### Your instructions
If a line in the data contains "Java", copy it out.

* * * * * * *

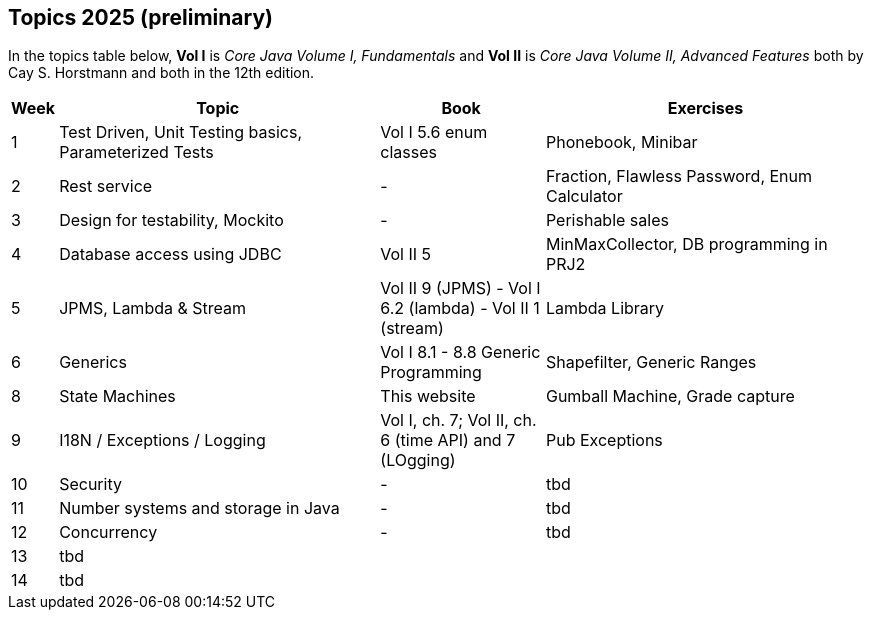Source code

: == Topics 2025 (preliminary)

In the topics table below, *Vol I* is _Core Java Volume I, Fundamentals_ and *Vol II* is _Core Java Volume II, Advanced Features_
both by Cay S. Horstmann and both in the 12th edition.

[cols="2,200,100,200",options="header"]
|=======
| Week | Topic | Book | Exercises
| 1 | Test Driven, Unit Testing basics, Parameterized Tests | Vol I 5.6 enum classes | Phonebook, Minibar
| 2 | Rest service | - | Fraction, Flawless Password, Enum Calculator
| 3 | Design for testability, Mockito  | - | Perishable sales
| 4 | Database access using JDBC  | Vol II 5  | MinMaxCollector, DB programming in PRJ2
| 5 | JPMS, Lambda & Stream  | Vol II 9 (JPMS) - Vol I 6.2 (lambda) - Vol II 1 (stream)  | Lambda Library
| 6 | Generics  | Vol I 8.1 - 8.8 Generic Programming | Shapefilter, Generic Ranges
| 8 | State Machines  | This website  | Gumball Machine, Grade capture
| 9 | I18N / Exceptions / Logging  | Vol I, ch. 7; Vol II, ch. 6 (time API) and 7 (LOgging) | Pub Exceptions
| 10 | Security  | - | tbd
| 11 | Number systems and storage in Java  | - | tbd
| 12 | Concurrency | - | tbd
| 13 | tbd  |   |
| 14 | tbd  |   |
|=======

* * * * * * *

### Reply
In the topics table below, *Vol I* is _Core Java Volume I, Fundamentals_ and *Vol II* is _Core Java Volume II, Advanced Features_
| 11 | Number systems and storage in Java  | - | tbd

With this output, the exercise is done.